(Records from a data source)
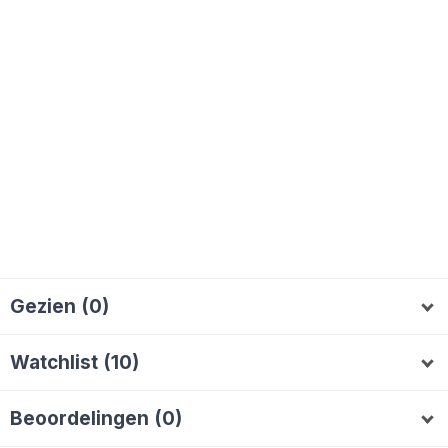
Gezien (0)
Watchlist (10)
Lala70
AlieB
Mitchelpouwels
Michelvd71
L
A
M
M
Beoordelingen (0)
Rakesh
Brigitte064
dennistromp
jotofilm
B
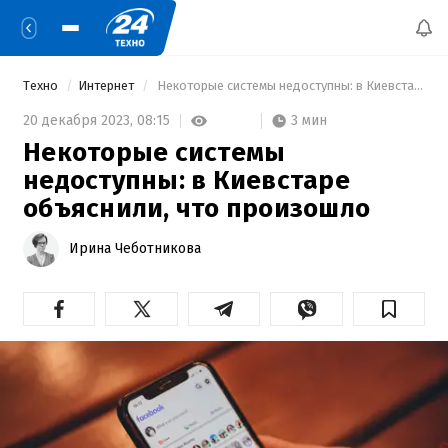
Техно
Интернет
 Некоторые системы недоступны: в Киевстаре объяснили, что произошло 
3 мин
20 декабря 2023,
08:15
Некоторые системы
недоступны: в Киевстаре
объяснили, что произошло
Ирина Чеботникова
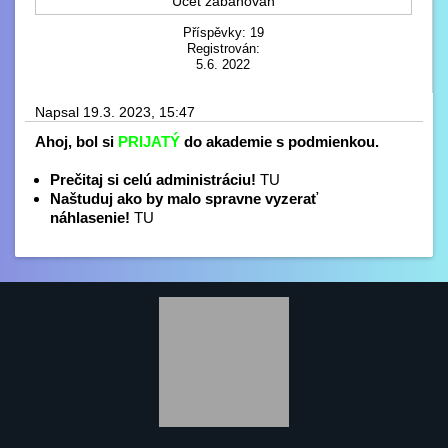
Účet zabanován
Příspěvky: 19
Registrován:
5.6. 2022
Napsal 19.3. 2023, 15:47
Ahoj, bol si
PRIJATÝ
do akademie s podmienkou.
Prečitaj si celú administráciu!
TU
Naštuduj ako by malo spravne vyzerať
náhlasenie!
TU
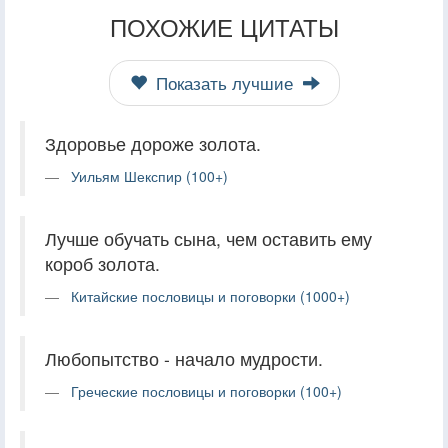
ПОХОЖИЕ ЦИТАТЫ
Показать лучшие
Здоровье дороже золота.
Уильям Шекспир (100+)
Лучше обучать сына, чем оставить ему
короб золота.
Китайские пословицы и поговорки (1000+)
Любопытство - начало мудрости.
Греческие пословицы и поговорки (100+)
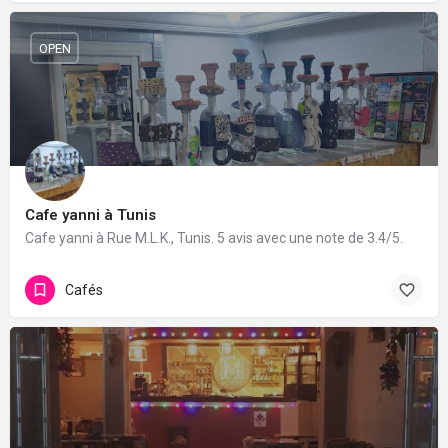
OPEN
Cafe yanni à Tunis
Cafe yanni à Rue M.L.K., Tunis. 5 avis avec une note de 3.4/5.
Cafés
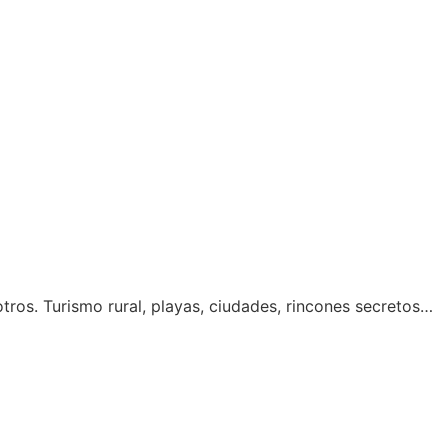
tros. Turismo rural, playas, ciudades, rincones secretos…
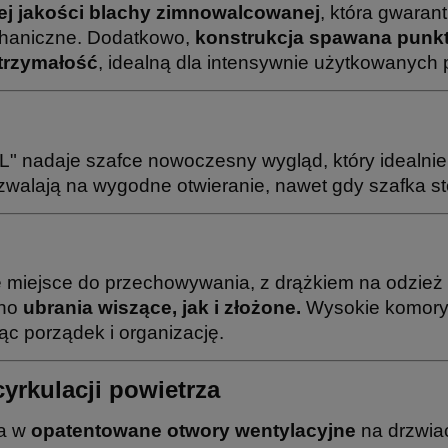
ej jakości blachy zimnowalcowanej
, która gwarant
chaniczne. Dodatkowo,
konstrukcja spawana punk
ytrzymałość
, idealną dla intensywnie użytkowanych p
"L" nadaje szafce nowoczesny wygląd, który idealni
 pozwalają na wygodne otwieranie, nawet gdy szafka s
 miejsce do przechowywania, z drążkiem na odzie
wno
ubrania wiszące, jak i złożone.
Wysokie komory 
ąc porządek i organizację.
cyrkulacji powietrza
na w
opatentowane otwory wentylacyjne
na drzwia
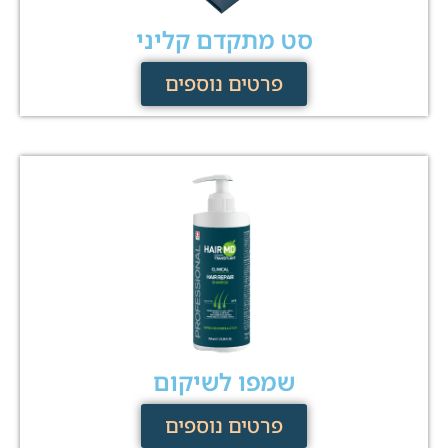
סט מתקדם קליני
פרטים נוספים
שמפו לשיקום
פרטים נוספים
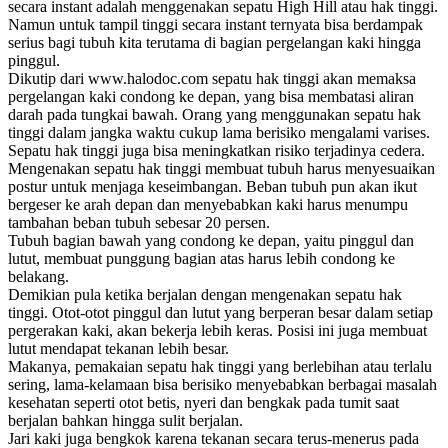
secara instant adalah menggenakan sepatu High Hill atau hak tinggi.
Namun untuk tampil tinggi secara instant ternyata bisa berdampak
serius bagi tubuh kita terutama di bagian pergelangan kaki hingga
pinggul.
Dikutip dari www.halodoc.com sepatu hak tinggi akan memaksa
pergelangan kaki condong ke depan, yang bisa membatasi aliran
darah pada tungkai bawah. Orang yang menggunakan sepatu hak
tinggi dalam jangka waktu cukup lama berisiko mengalami varises.
Sepatu hak tinggi juga bisa meningkatkan risiko terjadinya cedera.
Mengenakan sepatu hak tinggi membuat tubuh harus menyesuaikan
postur untuk menjaga keseimbangan. Beban tubuh pun akan ikut
bergeser ke arah depan dan menyebabkan kaki harus menumpu
tambahan beban tubuh sebesar 20 persen.
Tubuh bagian bawah yang condong ke depan, yaitu pinggul dan
lutut, membuat punggung bagian atas harus lebih condong ke
belakang.
Demikian pula ketika berjalan dengan mengenakan sepatu hak
tinggi. Otot-otot pinggul dan lutut yang berperan besar dalam setiap
pergerakan kaki, akan bekerja lebih keras. Posisi ini juga membuat
lutut mendapat tekanan lebih besar.
Makanya, pemakaian sepatu hak tinggi yang berlebihan atau terlalu
sering, lama-kelamaan bisa berisiko menyebabkan berbagai masalah
kesehatan seperti otot betis, nyeri dan bengkak pada tumit saat
berjalan bahkan hingga sulit berjalan.
Jari kaki juga bengkok karena tekanan secara terus-menerus pada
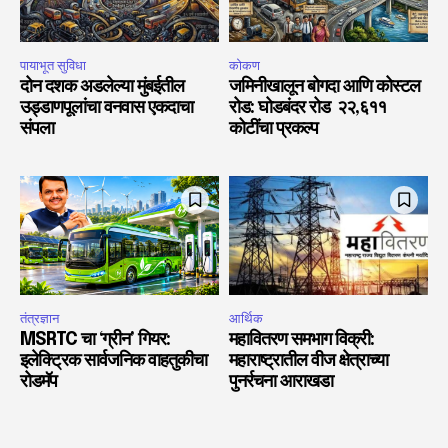
पायाभूत सुविधा
कोकण
दोन दशक अडलेल्या मुंबईतील
जमिनीखालून बोगदा आणि कोस्टल
उड्डाणपूलांचा वनवास एकदाचा
रोड: घोडबंदर रोड ₹२२,६११
संपला
कोटींचा प्रकल्प
तंत्रज्ञान
आर्थिक
MSRTC चा ‘ग्रीन’ गियर:
महावितरण समभाग विक्री:
इलेक्ट्रिक सार्वजनिक वाहतुकीचा
महाराष्ट्रातील वीज क्षेत्राच्या
रोडमॅप
पुनर्रचना आराखडा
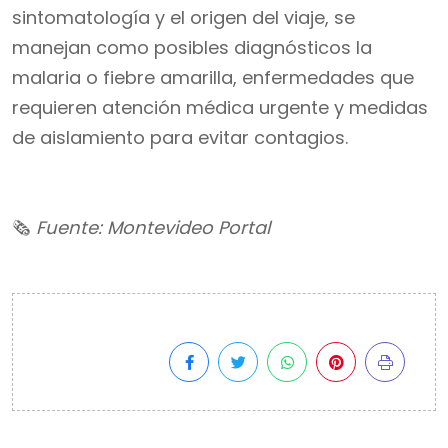
sintomatología y el origen del viaje, se
manejan como posibles diagnósticos la
malaria o fiebre amarilla, enfermedades que
requieren atención médica urgente y medidas
de aislamiento para evitar contagios.
🗞
Fuente: Montevideo Portal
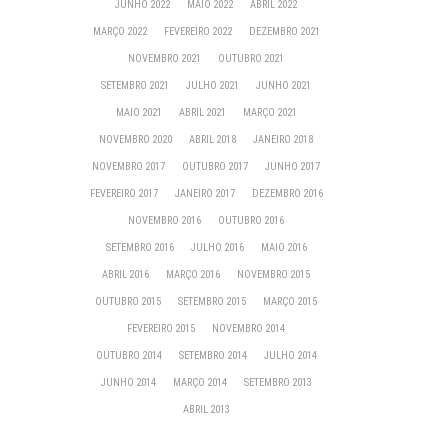
JUNHO 2022
MAIO 2022
ABRIL 2022
MARÇO 2022
FEVEREIRO 2022
DEZEMBRO 2021
NOVEMBRO 2021
OUTUBRO 2021
SETEMBRO 2021
JULHO 2021
JUNHO 2021
MAIO 2021
ABRIL 2021
MARÇO 2021
NOVEMBRO 2020
ABRIL 2018
JANEIRO 2018
NOVEMBRO 2017
OUTUBRO 2017
JUNHO 2017
FEVEREIRO 2017
JANEIRO 2017
DEZEMBRO 2016
NOVEMBRO 2016
OUTUBRO 2016
SETEMBRO 2016
JULHO 2016
MAIO 2016
ABRIL 2016
MARÇO 2016
NOVEMBRO 2015
OUTUBRO 2015
SETEMBRO 2015
MARÇO 2015
FEVEREIRO 2015
NOVEMBRO 2014
OUTUBRO 2014
SETEMBRO 2014
JULHO 2014
JUNHO 2014
MARÇO 2014
SETEMBRO 2013
ABRIL 2013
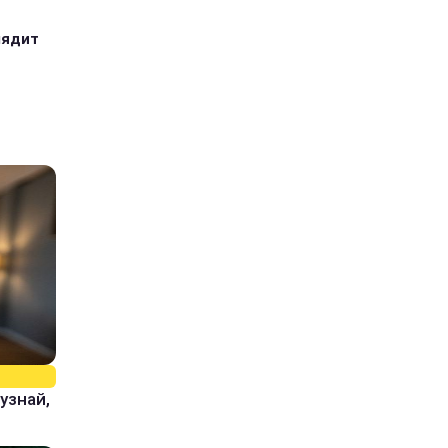
лядит
узнай,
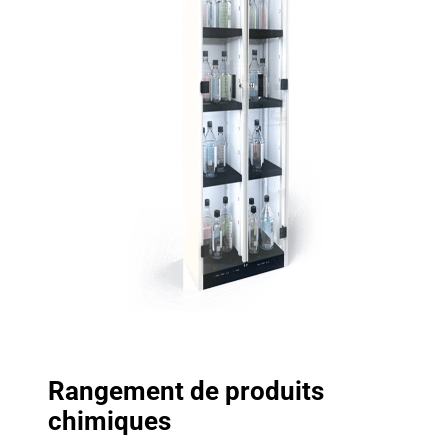
Rangement de produits
chimiques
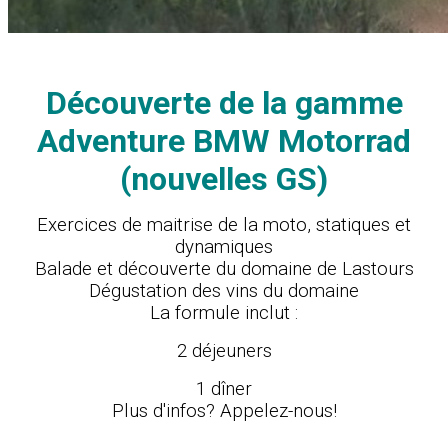
Découverte de la gamme
Adventure BMW Motorrad
(nouvelles GS)
Exercices de maitrise de la moto, statiques et
dynamiques
Balade et découverte du domaine de Lastours
Dégustation des vins du domaine
La formule inclut :
2 déjeuners
1 dîner
Plus d'infos? Appelez-nous!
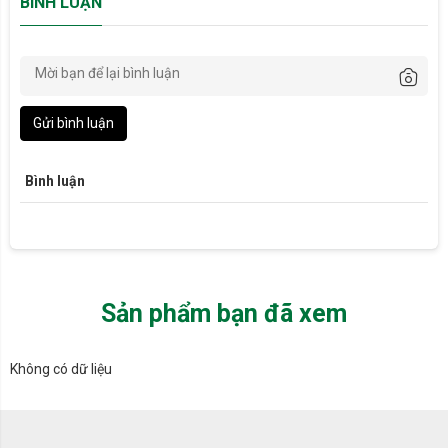
BÌNH LUẬN
Gửi bình luận
Bình luận
Sản phẩm bạn đã xem
Không có dữ liệu
Không Khí XANH (Công ty CP Thương mại và Sản xuất Nam Trung
Hải) là Nhà phân phối ủy quyền chính thức các sản phẩm máy lọc
không khí LG PuriCare, khẩu trang lọc khí LG PuriCare và các phụ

* _INSTRUCTIONS TO FOLLOW_
Show the lines above that include "harus".

* _WRITTEN RESPONSE_
Mengenakan sepatu hak tinggi membuat tubuh harus menyesuaikan
bergeser ke arah depan dan menyebabkan kaki harus menumpu
lutut, membuat punggung bagian atas harus lebih condong ke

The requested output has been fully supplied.